If your kids are older, if you have toddlers, if they’re already doing “pat-a-cake” or already waving “bye bye” or asking to be picked up with signs, they’re going to take off. Typically you start introducing signs, it’ll take a little bit for that first sign to come and then there will be a language explosion that follows. Show them videos, unless you are opposed to watching videos, then you can watch them. Parents can learn from our DVD’s and incorporate those signs at home. You have to do this together. Sitting your kid in front of Signing Time and they learn 200 signs it’s not going to do their caregivers any good. People will still be frustrated in that environment because it takes everybody communicating together.
If you have older children, and a range of ages, it’s so ideal because they are going to teach the kids too. Elementary school aged children love signing, they feel like it’s their secret second language. They can communicate without talking, you know which has its benefits in the car on road trips, things like that. I learned my manual alphabet, American Sign Language ABC’s, when I was 8 years old and was a Brownie. I never ever ever forgot them, and that’s all I knew. When we found out Leah was deaf that’s where I started from 13 years ago.
I saw on Nick Jr. that you are featured on the “Move to the Music” segments, are you going to be doing a show on Nick Jr?
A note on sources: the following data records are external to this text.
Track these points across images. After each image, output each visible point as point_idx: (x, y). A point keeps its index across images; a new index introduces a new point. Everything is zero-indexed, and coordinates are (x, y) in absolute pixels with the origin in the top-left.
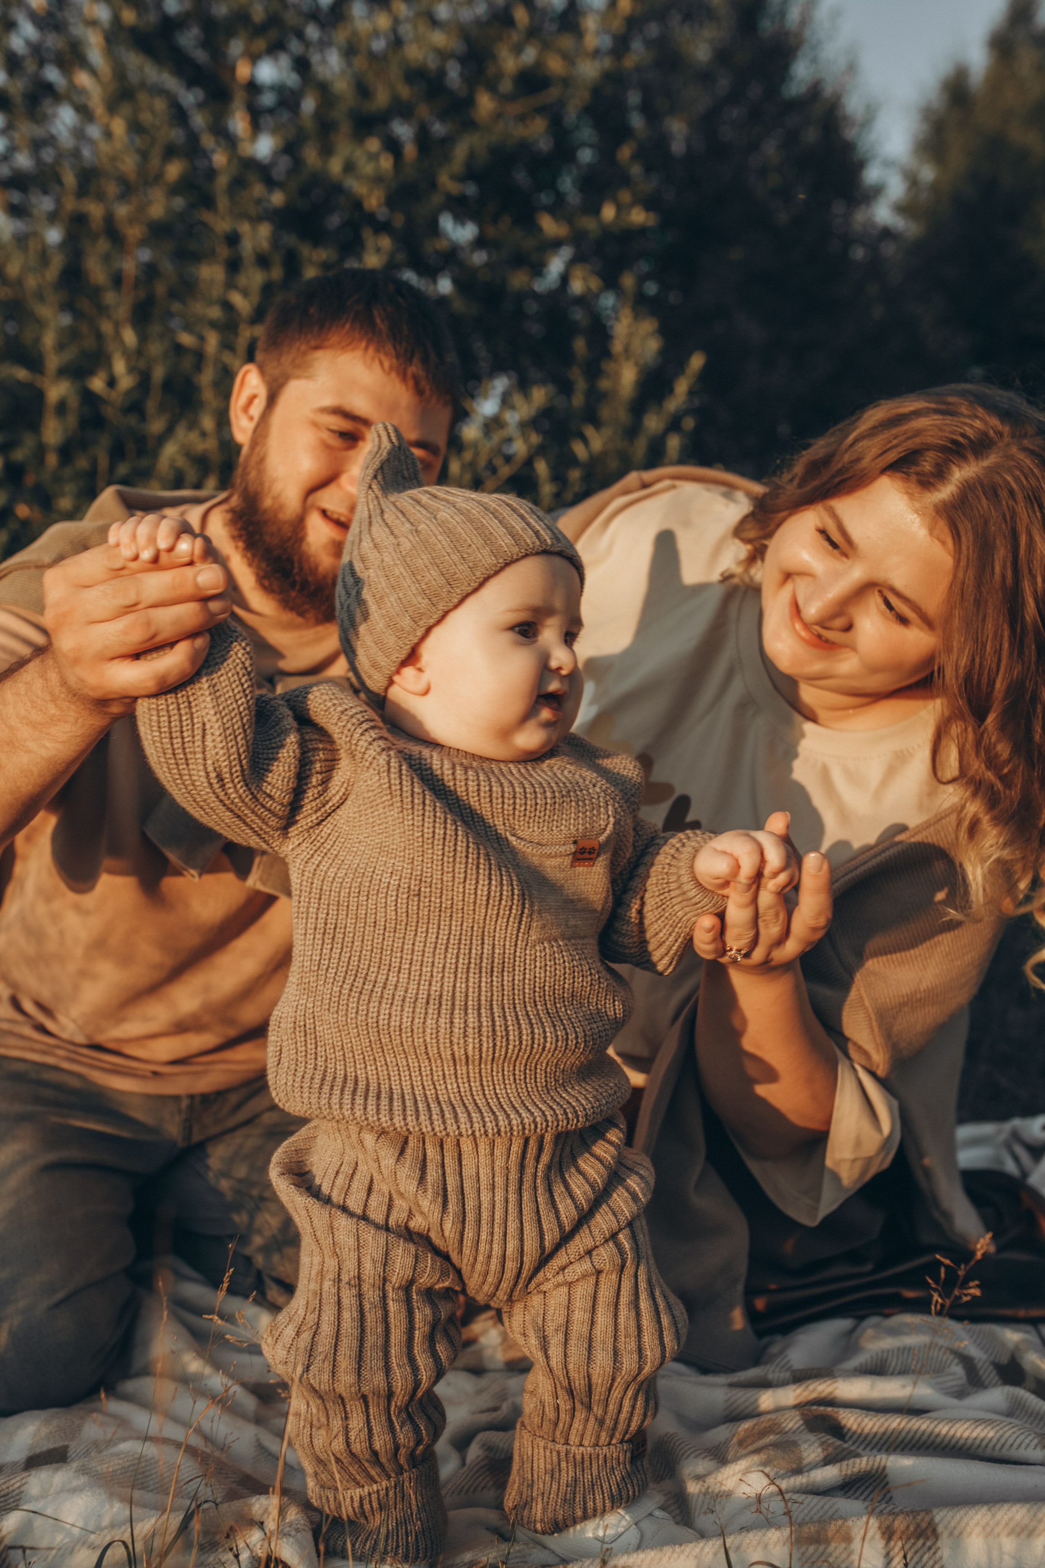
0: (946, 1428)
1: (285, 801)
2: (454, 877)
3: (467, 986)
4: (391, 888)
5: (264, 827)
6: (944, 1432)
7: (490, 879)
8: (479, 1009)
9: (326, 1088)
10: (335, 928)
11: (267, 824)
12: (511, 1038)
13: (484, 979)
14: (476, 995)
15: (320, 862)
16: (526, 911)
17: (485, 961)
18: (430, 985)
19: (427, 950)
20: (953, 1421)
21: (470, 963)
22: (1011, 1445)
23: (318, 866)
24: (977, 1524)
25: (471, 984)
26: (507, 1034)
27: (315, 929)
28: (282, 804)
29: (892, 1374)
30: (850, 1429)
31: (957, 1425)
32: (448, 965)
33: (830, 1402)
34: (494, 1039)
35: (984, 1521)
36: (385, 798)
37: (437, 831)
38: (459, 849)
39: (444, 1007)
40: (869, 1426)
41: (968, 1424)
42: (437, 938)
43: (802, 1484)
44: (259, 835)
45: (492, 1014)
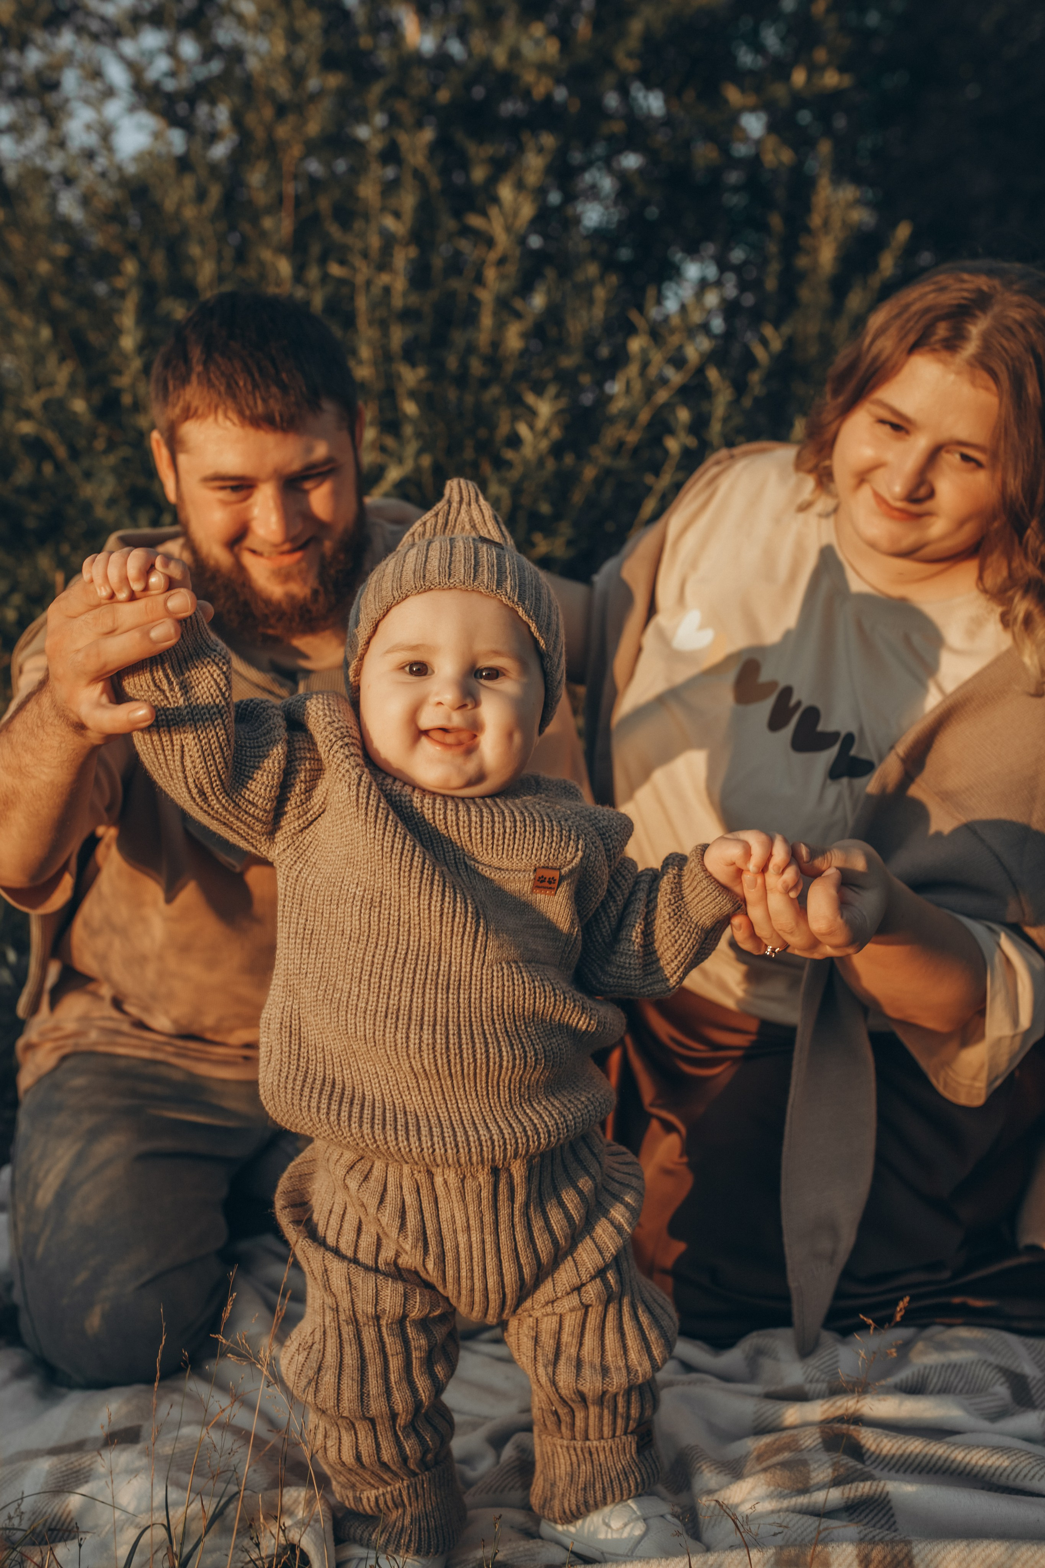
0: (962, 1455)
1: (268, 807)
2: (409, 891)
3: (423, 1001)
4: (356, 898)
5: (250, 832)
6: (960, 1458)
7: (443, 895)
8: (434, 1025)
9: (307, 1091)
10: (312, 934)
11: (252, 829)
12: (465, 1055)
13: (439, 996)
14: (432, 1010)
15: (302, 869)
16: (481, 929)
17: (441, 977)
18: (389, 998)
19: (386, 963)
20: (970, 1447)
21: (426, 979)
22: (1025, 1476)
23: (300, 872)
24: (953, 1559)
25: (427, 1000)
26: (461, 1051)
27: (296, 933)
28: (265, 811)
29: (931, 1393)
30: (868, 1450)
31: (974, 1452)
32: (405, 980)
33: (858, 1420)
34: (448, 1056)
35: (961, 1556)
36: (352, 810)
37: (396, 845)
38: (415, 864)
39: (401, 1021)
40: (888, 1448)
41: (985, 1451)
42: (396, 952)
43: (802, 1505)
44: (246, 840)
45: (447, 1030)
We were on public television for three years and we had the 26 DVD episodes on public television. The company is just me and my sister, Emilie, Alex’s mom and we are in Utah, and we have not been able to get a corporate sponsor. We could not commit to another year on public television because of the cost, we cannot do this without a corporate sponsor. We looked at all the big companies and we have not been able to secure that so far, we’re still working on it and still looking and we really do believe the right partner is out there. Someone that gets that this is not just about deaf kids, this is about communication for all children of every single ability. It’s arts and it’s language, it’s music. Emilie and I decided to pull Signing Time from public television last year and just focus on looking for a sponsor, in the meantime we were working with Nick Jr. on creating music videos and we’re really excited to have those available on Nick. Right now our agreement is that they have a number of Signing Time music videos and depending on the popularity of that, that would ideally be the next step, but that is not currently in the agreement.